(The Root) —
“My name is Linda Brown, and I have definitely hit a dead end regarding my great-grandfather, Firmin Francois Fortier. How do I find out if he was really born in Martinique? The story in the family is that he was born in Martinique on Oct. 27, 1850, to a French father and native mother. He came to New Orleans with his brothers. It’s said that his brothers went to the white race, and he stayed in the black race. On all U.S. documents, Firmin wrote that he was born in New Orleans. I do find him in New Orleans in 1872 with the birth of his first son, Allen Fortier; having a cigar business in 1875; married to Amanda Brice Fortier in 1875; and in the New Orleans 1880 census. However, I can’t locate him before 1872. Would I have to contact someone in Martinique to find out this information? —Linda Brown
You provided enough details for us to come up with some promising leads here in the U.S., but before we go into them, know that there are a number of online sources and reference materials available related to Martinique genealogy that can be helpful with your research. Geographical and surname-based message boards are accessible through websites such as Ancestry.com, which allows people to post inquiries about their family research. The website Rootsweb has a number of genealogical databases and guides, and also provides links to mailing lists covering a variety of topics, including Martinique research. If you subscribe to this mailing list, you could search the archived messages for information that may help you with your research.
If you read French, historian Marial Iglesias Utset advises accessing the parish registers (des registres paroissiaux et d’état civil) of Martinique for the 19th century online for free. She says you can also check the website of the Archives Nationales d’Outre-mer for “état civil” records for Martinique online.

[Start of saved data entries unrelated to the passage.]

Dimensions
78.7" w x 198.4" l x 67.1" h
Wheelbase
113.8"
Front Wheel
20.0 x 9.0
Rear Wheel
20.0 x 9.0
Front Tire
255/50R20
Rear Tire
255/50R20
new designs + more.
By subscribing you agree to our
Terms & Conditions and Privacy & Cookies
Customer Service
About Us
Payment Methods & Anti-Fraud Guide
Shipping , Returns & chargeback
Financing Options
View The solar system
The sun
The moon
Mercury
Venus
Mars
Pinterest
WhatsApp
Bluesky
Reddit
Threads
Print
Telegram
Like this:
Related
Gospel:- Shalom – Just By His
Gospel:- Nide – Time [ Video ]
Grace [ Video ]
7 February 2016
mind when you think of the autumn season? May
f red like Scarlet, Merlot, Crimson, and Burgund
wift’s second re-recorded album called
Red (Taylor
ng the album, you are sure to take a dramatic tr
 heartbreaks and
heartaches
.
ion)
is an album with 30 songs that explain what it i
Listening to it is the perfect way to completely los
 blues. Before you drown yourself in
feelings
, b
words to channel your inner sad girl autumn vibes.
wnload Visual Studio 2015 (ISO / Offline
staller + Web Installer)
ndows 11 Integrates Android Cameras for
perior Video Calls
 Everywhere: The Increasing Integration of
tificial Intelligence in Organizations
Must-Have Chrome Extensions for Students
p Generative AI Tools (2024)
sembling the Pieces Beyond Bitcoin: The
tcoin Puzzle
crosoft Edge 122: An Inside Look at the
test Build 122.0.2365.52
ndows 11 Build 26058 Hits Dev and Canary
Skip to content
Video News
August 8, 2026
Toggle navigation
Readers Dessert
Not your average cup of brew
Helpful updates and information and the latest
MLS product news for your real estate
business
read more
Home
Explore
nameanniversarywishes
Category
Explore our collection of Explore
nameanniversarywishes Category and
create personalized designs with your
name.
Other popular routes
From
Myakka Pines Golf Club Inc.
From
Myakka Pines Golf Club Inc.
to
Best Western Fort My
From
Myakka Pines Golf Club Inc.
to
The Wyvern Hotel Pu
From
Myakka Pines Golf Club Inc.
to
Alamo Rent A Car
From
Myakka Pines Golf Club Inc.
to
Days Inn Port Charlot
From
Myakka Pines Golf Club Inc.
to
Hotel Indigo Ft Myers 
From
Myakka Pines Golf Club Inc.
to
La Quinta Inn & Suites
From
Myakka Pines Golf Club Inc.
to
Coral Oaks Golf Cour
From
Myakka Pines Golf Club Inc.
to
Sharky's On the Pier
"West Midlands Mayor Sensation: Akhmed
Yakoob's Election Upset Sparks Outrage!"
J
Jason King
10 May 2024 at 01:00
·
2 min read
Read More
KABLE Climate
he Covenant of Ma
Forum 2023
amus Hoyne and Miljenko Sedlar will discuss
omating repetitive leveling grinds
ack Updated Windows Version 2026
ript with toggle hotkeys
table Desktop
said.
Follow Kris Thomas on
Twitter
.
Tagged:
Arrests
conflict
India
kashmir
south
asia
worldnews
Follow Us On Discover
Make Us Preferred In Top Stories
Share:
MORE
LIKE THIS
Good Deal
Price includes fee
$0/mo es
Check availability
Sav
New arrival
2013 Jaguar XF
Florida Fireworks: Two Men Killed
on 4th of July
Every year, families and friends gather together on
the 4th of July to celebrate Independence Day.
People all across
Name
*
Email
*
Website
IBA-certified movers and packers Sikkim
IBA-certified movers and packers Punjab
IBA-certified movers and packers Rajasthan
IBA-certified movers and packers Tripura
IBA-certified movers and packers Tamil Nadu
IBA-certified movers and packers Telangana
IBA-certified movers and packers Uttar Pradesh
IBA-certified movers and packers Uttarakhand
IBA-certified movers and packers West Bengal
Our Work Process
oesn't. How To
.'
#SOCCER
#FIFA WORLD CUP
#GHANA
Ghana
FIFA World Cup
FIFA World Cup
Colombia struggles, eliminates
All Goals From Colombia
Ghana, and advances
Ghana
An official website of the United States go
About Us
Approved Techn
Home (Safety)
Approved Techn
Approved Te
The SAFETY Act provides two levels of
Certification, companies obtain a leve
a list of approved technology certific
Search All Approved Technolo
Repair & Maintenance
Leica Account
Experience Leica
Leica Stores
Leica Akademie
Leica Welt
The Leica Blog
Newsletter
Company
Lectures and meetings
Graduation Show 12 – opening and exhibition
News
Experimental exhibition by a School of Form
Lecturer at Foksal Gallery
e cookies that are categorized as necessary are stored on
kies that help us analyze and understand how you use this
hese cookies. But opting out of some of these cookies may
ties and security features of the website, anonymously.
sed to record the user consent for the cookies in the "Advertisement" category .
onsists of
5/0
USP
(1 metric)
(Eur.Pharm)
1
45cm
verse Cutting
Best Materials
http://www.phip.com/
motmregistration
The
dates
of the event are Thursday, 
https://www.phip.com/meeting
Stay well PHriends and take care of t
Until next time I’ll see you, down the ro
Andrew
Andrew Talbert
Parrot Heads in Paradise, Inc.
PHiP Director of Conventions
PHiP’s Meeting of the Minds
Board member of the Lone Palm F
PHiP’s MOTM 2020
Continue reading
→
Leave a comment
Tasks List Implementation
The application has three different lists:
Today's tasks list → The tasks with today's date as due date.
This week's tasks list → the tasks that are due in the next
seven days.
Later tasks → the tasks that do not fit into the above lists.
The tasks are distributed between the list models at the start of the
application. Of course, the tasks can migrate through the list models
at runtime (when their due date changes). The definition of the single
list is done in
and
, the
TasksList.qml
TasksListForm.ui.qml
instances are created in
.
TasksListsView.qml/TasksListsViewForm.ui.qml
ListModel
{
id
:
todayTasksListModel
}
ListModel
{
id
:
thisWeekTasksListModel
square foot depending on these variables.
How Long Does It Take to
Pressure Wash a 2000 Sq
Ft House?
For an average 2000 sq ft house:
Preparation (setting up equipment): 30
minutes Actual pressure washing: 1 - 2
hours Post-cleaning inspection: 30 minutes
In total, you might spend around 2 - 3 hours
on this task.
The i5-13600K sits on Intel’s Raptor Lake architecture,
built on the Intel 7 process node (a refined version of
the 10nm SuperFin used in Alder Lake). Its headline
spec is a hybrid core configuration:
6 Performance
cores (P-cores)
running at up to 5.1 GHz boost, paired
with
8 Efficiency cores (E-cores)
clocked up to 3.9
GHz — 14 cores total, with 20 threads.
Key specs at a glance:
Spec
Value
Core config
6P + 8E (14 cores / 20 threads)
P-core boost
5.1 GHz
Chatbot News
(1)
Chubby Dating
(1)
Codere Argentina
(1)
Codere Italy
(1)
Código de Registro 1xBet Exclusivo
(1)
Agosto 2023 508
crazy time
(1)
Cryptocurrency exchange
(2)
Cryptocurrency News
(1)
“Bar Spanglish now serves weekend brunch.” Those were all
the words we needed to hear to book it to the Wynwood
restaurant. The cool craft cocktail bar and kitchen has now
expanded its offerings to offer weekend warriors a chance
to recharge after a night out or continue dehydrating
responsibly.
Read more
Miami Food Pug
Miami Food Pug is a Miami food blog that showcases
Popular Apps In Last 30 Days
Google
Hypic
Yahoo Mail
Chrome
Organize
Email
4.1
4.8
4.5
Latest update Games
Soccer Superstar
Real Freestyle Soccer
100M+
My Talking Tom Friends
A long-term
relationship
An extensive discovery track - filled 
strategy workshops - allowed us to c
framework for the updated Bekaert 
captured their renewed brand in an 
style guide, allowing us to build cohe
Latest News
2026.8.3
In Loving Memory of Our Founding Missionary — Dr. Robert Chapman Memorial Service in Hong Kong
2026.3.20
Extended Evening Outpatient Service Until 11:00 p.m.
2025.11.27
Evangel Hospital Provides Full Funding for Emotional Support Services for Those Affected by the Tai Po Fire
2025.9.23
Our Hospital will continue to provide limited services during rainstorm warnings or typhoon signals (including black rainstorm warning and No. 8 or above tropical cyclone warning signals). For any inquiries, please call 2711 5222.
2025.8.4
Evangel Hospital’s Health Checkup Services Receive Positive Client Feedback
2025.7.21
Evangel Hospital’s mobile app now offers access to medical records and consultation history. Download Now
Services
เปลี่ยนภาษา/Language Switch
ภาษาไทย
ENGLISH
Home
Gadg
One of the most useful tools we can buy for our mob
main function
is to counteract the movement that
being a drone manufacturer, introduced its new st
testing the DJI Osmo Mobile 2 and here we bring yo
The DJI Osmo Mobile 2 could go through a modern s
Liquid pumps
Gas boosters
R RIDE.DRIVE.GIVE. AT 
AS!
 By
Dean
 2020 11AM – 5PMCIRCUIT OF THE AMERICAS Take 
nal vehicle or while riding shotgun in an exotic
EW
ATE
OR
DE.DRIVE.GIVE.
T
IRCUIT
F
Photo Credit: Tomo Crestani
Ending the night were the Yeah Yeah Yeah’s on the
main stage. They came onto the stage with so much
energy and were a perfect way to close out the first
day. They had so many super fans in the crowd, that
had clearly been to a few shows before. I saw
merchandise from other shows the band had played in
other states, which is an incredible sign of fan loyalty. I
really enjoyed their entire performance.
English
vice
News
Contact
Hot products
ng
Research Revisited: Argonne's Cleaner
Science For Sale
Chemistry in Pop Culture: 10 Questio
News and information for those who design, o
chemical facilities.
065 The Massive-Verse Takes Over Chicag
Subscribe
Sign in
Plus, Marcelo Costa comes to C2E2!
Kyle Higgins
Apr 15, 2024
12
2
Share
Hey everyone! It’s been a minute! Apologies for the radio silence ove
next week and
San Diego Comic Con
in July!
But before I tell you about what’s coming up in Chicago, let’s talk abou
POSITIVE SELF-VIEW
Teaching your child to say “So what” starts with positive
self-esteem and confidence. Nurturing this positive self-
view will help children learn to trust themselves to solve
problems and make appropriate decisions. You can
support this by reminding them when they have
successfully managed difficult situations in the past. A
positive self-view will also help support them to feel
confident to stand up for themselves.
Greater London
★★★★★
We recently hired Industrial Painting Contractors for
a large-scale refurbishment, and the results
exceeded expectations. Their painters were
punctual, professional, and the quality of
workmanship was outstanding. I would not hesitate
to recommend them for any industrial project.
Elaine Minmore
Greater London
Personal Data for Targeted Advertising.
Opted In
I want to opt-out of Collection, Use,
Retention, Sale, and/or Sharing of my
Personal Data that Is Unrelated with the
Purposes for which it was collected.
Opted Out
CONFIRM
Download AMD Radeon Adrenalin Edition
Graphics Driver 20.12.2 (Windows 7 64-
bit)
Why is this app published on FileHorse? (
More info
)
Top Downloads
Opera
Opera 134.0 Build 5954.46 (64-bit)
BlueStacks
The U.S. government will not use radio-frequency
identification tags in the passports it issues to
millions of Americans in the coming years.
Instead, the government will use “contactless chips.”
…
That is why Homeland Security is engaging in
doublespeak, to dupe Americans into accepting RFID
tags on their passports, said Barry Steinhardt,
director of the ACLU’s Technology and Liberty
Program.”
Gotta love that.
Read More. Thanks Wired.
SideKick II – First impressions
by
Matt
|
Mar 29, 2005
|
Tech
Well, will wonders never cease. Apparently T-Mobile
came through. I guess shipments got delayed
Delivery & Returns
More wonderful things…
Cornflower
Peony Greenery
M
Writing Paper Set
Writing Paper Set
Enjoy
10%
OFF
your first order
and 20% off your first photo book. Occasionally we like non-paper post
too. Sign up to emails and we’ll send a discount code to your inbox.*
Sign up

It’s also worth noting that, as the historians John Thornton and Linda Heywood have noted, there was a history of migration from the French Caribbean to Louisiana during the entire period of slavery. Many ex-planters from Haiti settled in Louisiana after that country’s revolution. Such historical developments might help explain your family lore of a Martinique connection.
The Church of Jesus Christ of Latter-Day Saints’ Family History Library has a number of genealogical databases available free on its website, including “Louisiana, New Orleans Passenger Lists, 1820-1945,” and “Louisiana, Naturalization Records, 1831-1906.” Looking through them may help you find additional information on Firmin Francois Fortier’s possible Martinique roots. In addition to the databases, the Family History Library has a significant number of microfilmed records from around the world, including Martinique. For a small fee, individuals may rent these microfilms through their local Family History Center or library.
If you have not done so in your previous research, you may wish to look for published genealogies pertaining to families with the surname Fortier, which may provide clues about your family’s origins. Even if the family profiled in the book did not reside in the same area as your Fortier family, it is beneficial to take a look at it, in the event that distant relatives by that name are mentioned. A Fortier surname message board is also available at Genealogy.com.
In addition to Fortier genealogies, you may wish to check Old Families of Louisiana, edited by Stanley Clisby Arthur, which includes a chapter titled “Fortier.”
Again, if you read French, you might look at Geneanet. Utset found at least one person with the surname Fortier living in Martinique during the 19th century: Thérèse Sophie Fortier.
Town and county histories often include biographical sketches on various members of the community, so consider searching for historical accounts of New Orleans from the 1800s that may include biographical information on your Fortier ancestors. Journals and newsletters pertaining to occupations or fraternal organizations are another valuable source of information.
You note that Firmin Francois Fortier had a cigar business in the 1870s. One journal that is searchable, on a limited basis via Google Books, is Cigar Makers’ Official Journal, which was published in the late 1800s and early 1900s. While the main focus of this journal is the business of cigar production, some issues contain biographical information on individuals. For example, Volume 39 of this journal has an autobiographical sketch submitted by a member named Thomas Dolan. This sketch includes information about his place and date of birth, where he apprenticed and where he worked over the years.